**Exercise a**: Starting with the first line of the records and going on through the line that contains "building: (286, 146)", turn those record lines into a JSON list of strings with one string per line, leaving out blank lines.
--- start Given passage ---
BOOK REVIEWS (Alphabetical by Title)
Andrew Carnegie by David Nasaw
My biggest takeaway from this book was how “history may not always repeat itself, but it often rhymes,” to paraphrase Mark Twain. The inexorable march of technological progress has consistently exerted deflationary pressure on wages and forced labor to become more educated/skilled in order to adapt. Another recurring theme that is topical to today’s world is how the capitalistic engine of the Industrial Era in the U.S. both laid the groundwork for tremendous economic growth as well as some of the social issues that go with that growth (wealth inequality, labor rights, etc). Finally, germane my own investments in commodity industries, it outlined the importance of being the lowest-cost producer when one has no control over commodity prices as was the case with Carnegie and the steel industry.
On the one hand, this “rags-to-riches” tale extols the virtues of the “American Dream” made possible by capitalism: how a poor immigrant boy from Scotland began his career as a “bobbin boy” in a cotton factory and stair-stepped his way from industry to industry, eventually becoming one of the most prominent industrialists and philanthropists of America.
On the other hand, it also paints a dark side to the fully unregulated capitalism of the day, showing how a complete lack of government protections against trusts/price-fixing led to rampant crony capitalism and a very uneven playing field, often causing violent clashes between corporations and unions.
--- end Given passage ---
--- start Input material ---
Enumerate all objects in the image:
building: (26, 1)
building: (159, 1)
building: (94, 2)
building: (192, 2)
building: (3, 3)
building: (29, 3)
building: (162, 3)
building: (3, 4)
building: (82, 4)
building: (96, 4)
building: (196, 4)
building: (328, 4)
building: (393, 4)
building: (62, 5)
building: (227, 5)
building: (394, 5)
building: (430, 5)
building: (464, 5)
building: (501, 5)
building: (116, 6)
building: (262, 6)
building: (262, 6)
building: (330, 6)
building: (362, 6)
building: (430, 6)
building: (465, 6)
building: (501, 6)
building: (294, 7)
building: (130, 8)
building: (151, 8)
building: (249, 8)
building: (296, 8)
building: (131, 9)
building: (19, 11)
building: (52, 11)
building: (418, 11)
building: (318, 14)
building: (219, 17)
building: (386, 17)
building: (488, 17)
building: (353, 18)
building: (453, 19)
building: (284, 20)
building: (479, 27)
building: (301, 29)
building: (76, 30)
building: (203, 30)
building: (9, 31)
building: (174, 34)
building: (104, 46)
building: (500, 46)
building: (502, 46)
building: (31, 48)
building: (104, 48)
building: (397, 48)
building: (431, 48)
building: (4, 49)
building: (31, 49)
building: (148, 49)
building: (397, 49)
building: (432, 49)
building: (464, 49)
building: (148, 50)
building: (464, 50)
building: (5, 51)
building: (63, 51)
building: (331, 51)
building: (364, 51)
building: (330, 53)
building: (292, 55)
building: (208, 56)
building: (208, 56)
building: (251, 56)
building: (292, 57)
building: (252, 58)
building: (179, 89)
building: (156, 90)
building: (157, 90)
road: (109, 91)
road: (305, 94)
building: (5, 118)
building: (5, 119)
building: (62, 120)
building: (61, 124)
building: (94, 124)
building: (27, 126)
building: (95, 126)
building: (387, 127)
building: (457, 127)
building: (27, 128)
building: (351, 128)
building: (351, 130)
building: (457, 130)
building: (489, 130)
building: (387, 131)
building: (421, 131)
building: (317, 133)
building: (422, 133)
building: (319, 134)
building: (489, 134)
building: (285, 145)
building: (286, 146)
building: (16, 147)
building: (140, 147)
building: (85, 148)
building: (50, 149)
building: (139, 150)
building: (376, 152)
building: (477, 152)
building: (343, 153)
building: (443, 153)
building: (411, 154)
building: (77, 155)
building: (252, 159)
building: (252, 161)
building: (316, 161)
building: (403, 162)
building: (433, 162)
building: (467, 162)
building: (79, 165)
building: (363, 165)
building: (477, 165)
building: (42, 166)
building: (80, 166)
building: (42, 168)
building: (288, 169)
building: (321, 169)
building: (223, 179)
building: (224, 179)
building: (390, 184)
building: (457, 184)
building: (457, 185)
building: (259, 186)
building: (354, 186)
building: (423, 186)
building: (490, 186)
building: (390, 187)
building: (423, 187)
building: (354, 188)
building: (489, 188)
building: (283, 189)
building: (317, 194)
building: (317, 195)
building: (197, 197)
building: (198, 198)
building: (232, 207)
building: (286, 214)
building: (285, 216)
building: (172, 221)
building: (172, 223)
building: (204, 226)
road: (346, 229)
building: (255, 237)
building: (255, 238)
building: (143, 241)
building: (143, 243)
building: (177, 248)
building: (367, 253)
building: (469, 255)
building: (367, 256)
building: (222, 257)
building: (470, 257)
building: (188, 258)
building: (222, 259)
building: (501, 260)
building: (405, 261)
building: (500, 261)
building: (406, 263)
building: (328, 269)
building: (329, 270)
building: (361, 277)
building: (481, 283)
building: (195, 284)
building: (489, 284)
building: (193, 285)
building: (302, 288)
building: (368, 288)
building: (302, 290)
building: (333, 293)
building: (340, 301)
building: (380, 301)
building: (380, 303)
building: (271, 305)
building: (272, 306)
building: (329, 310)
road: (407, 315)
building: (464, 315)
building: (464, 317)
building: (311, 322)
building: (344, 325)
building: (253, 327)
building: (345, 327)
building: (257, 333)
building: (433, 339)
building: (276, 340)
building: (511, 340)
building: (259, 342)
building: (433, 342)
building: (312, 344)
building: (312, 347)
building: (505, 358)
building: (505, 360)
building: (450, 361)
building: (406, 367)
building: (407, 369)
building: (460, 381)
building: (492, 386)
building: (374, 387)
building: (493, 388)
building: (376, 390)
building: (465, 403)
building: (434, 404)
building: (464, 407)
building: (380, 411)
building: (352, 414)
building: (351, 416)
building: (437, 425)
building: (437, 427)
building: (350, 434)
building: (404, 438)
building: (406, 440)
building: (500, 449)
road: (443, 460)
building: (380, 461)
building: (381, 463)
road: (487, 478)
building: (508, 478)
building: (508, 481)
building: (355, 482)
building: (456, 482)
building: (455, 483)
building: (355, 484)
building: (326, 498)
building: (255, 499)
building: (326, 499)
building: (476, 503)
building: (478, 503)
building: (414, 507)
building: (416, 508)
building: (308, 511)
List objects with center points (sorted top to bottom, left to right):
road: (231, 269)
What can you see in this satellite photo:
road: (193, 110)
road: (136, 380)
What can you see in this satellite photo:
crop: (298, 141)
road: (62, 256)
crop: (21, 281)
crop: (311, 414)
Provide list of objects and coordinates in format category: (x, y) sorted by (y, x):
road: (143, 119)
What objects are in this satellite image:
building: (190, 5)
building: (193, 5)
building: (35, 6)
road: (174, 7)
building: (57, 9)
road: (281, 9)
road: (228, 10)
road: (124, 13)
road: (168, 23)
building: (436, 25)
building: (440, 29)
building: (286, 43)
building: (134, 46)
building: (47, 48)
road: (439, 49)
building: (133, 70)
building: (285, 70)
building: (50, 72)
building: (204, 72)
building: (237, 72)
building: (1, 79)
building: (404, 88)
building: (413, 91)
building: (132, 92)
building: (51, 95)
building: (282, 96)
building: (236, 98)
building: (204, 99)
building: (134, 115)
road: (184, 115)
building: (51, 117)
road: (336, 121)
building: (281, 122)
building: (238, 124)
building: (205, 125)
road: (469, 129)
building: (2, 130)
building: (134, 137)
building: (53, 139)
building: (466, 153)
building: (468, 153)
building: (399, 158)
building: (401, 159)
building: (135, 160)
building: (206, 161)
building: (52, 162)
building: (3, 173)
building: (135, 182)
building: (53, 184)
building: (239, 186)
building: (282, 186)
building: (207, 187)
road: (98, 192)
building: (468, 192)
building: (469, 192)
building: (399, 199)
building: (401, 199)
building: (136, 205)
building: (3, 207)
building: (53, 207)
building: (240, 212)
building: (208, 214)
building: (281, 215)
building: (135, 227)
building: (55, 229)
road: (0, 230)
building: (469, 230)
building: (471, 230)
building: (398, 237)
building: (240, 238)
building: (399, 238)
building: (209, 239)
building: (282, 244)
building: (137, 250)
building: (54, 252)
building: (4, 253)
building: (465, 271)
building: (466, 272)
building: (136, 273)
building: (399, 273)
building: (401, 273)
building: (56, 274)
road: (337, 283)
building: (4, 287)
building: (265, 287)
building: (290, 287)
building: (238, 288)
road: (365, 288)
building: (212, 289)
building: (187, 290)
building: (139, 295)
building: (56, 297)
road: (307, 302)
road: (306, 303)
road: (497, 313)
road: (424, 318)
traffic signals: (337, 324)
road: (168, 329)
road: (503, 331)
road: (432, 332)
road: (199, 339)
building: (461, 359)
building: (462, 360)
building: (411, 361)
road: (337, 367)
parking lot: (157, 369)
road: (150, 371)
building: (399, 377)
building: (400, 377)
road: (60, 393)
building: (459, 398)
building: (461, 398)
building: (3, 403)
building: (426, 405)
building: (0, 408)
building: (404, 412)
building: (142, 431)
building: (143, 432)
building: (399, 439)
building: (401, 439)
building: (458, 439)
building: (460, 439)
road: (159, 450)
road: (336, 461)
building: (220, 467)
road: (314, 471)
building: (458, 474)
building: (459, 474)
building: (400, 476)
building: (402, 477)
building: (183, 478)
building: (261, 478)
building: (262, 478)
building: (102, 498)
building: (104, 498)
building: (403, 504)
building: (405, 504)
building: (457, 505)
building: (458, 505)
--- end Input material ---
**Exercise b**: Using the review of the book about Andrew Carnegie, decide whether each statement agrees with it, answering yes or no and quoting the review's deciding words: (i) Carnegie started his career in a cotton factory. (ii) Carnegie emigrated from Ireland. (iii) The reviewer paraphrases a saying from Mark Twain.

**Full solution a**:
[
  "Enumerate all objects in the image:",
  "building: (26, 1)",
  "building: (159, 1)",
  "building: (94, 2)",
  "building: (192, 2)",
  "building: (3, 3)",
  "building: (29, 3)",
  "building: (162, 3)",
  "building: (3, 4)",
  "building: (82, 4)",
  "building: (96, 4)",
  "building: (196, 4)",
  "building: (328, 4)",
  "building: (393, 4)",
  "building: (62, 5)",
  "building: (227, 5)",
  "building: (394, 5)",
  "building: (430, 5)",
  "building: (464, 5)",
  "building: (501, 5)",
  "building: (116, 6)",
  "building: (262, 6)",
  "building: (262, 6)",
  "building: (330, 6)",
  "building: (362, 6)",
  "building: (430, 6)",
  "building: (465, 6)",
  "building: (501, 6)",
  "building: (294, 7)",
  "building: (130, 8)",
  "building: (151, 8)",
  "building: (249, 8)",
  "building: (296, 8)",
  "building: (131, 9)",
  "building: (19, 11)",
  "building: (52, 11)",
  "building: (418, 11)",
  "building: (318, 14)",
  "building: (219, 17)",
  "building: (386, 17)",
  "building: (488, 17)",
  "building: (353, 18)",
  "building: (453, 19)",
  "building: (284, 20)",
  "building: (479, 27)",
  "building: (301, 29)",
  "building: (76, 30)",
  "building: (203, 30)",
  "building: (9, 31)",
  "building: (174, 34)",
  "building: (104, 46)",
  "building: (500, 46)",
  "building: (502, 46)",
  "building: (31, 48)",
  "building: (104, 48)",
  "building: (397, 48)",
  "building: (431, 48)",
  "building: (4, 49)",
  "building: (31, 49)",
  "building: (148, 49)",
  "building: (397, 49)",
  "building: (432, 49)",
  "building: (464, 49)",
  "building: (148, 50)",
  "building: (464, 50)",
  "building: (5, 51)",
  "building: (63, 51)",
  "building: (331, 51)",
  "building: (364, 51)",
  "building: (330, 53)",
  "building: (292, 55)",
  "building: (208, 56)",
  "building: (208, 56)",
  "building: (251, 56)",
  "building: (292, 57)",
  "building: (252, 58)",
  "building: (179, 89)",
  "building: (156, 90)",
  "building: (157, 90)",
  "road: (109, 91)",
  "road: (305, 94)",
  "building: (5, 118)",
  "building: (5, 119)",
  "building: (62, 120)",
  "building: (61, 124)",
  "building: (94, 124)",
  "building: (27, 126)",
  "building: (95, 126)",
  "building: (387, 127)",
  "building: (457, 127)",
  "building: (27, 128)",
  "building: (351, 128)",
  "building: (351, 130)",
  "building: (457, 130)",
  "building: (489, 130)",
  "building: (387, 131)",
  "building: (421, 131)",
  "building: (317, 133)",
  "building: (422, 133)",
  "building: (319, 134)",
  "building: (489, 134)",
  "building: (285, 145)",
  "building: (286, 146)"
]

**Full solution b**:
(i) Yes: "began his career as a “bobbin boy” in a cotton factory"
(ii) No: "a poor immigrant boy from Scotland"
(iii) Yes: "to paraphrase Mark Twain"